▸ THE DATA

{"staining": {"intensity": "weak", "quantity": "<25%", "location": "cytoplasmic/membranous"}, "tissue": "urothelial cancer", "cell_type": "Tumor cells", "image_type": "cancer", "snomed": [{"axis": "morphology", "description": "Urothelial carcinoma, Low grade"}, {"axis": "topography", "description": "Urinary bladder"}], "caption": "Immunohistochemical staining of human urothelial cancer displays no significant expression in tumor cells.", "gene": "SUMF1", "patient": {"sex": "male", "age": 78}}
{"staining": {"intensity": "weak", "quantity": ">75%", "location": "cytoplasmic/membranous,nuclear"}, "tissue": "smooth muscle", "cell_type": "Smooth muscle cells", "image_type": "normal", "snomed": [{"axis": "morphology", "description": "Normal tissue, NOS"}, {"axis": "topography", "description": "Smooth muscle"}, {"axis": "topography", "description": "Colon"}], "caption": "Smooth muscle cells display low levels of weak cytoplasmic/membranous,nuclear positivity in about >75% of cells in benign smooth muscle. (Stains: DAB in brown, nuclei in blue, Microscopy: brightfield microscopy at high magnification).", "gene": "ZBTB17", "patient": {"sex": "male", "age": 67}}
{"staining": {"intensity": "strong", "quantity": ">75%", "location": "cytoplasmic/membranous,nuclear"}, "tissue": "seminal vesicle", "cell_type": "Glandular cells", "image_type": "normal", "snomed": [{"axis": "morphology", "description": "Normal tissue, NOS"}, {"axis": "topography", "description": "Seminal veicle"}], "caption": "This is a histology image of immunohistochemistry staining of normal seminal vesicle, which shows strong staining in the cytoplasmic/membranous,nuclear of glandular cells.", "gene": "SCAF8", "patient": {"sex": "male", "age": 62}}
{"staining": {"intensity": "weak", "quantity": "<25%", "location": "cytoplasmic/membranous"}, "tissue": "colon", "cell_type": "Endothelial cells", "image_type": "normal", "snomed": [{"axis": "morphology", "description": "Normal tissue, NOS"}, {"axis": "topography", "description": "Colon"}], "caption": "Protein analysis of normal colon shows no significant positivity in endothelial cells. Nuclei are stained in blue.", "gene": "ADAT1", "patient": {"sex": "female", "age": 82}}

▸ WHAT THIS TASK INVOLVES
The whole listing above is to be transcribed exactly, line for line.

▸ RESPONSE TO THE EXERCISE
{"staining": {"intensity": "weak", "quantity": "<25%", "location": "cytoplasmic/membranous"}, "tissue": "urothelial cancer", "cell_type": "Tumor cells", "image_type": "cancer", "snomed": [{"axis": "morphology", "description": "Urothelial carcinoma, Low grade"}, {"axis": "topography", "description": "Urinary bladder"}], "caption": "Immunohistochemical staining of human urothelial cancer displays no significant expression in tumor cells.", "gene": "SUMF1", "patient": {"sex": "male", "age": 78}}
{"staining": {"intensity": "weak", "quantity": ">75%", "location": "cytoplasmic/membranous,nuclear"}, "tissue": "smooth muscle", "cell_type": "Smooth muscle cells", "image_type": "normal", "snomed": [{"axis": "morphology", "description": "Normal tissue, NOS"}, {"axis": "topography", "description": "Smooth muscle"}, {"axis": "topography", "description": "Colon"}], "caption": "Smooth muscle cells display low levels of weak cytoplasmic/membranous,nuclear positivity in about >75% of cells in benign smooth muscle. (Stains: DAB in brown, nuclei in blue, Microscopy: brightfield microscopy at high magnification).", "gene": "ZBTB17", "patient": {"sex": "male", "age": 67}}
{"staining": {"intensity": "strong", "quantity": ">75%", "location": "cytoplasmic/membranous,nuclear"}, "tissue": "seminal vesicle", "cell_type": "Glandular cells", "image_type": "normal", "snomed": [{"axis": "morphology", "description": "Normal tissue, NOS"}, {"axis": "topography", "description": "Seminal veicle"}], "caption": "This is a histology image of immunohistochemistry staining of normal seminal vesicle, which shows strong staining in the cytoplasmic/membranous,nuclear of glandular cells.", "gene": "SCAF8", "patient": {"sex": "male", "age": 62}}
{"staining": {"intensity": "weak", "quantity": "<25%", "location": "cytoplasmic/membranous"}, "tissue": "colon", "cell_type": "Endothelial cells", "image_type": "normal", "snomed": [{"axis": "morphology", "description": "Normal tissue, NOS"}, {"axis": "topography", "description": "Colon"}], "caption": "Protein analysis of normal colon shows no significant positivity in endothelial cells. Nuclei are stained in blue.", "gene": "ADAT1", "patient": {"sex": "female", "age": 82}}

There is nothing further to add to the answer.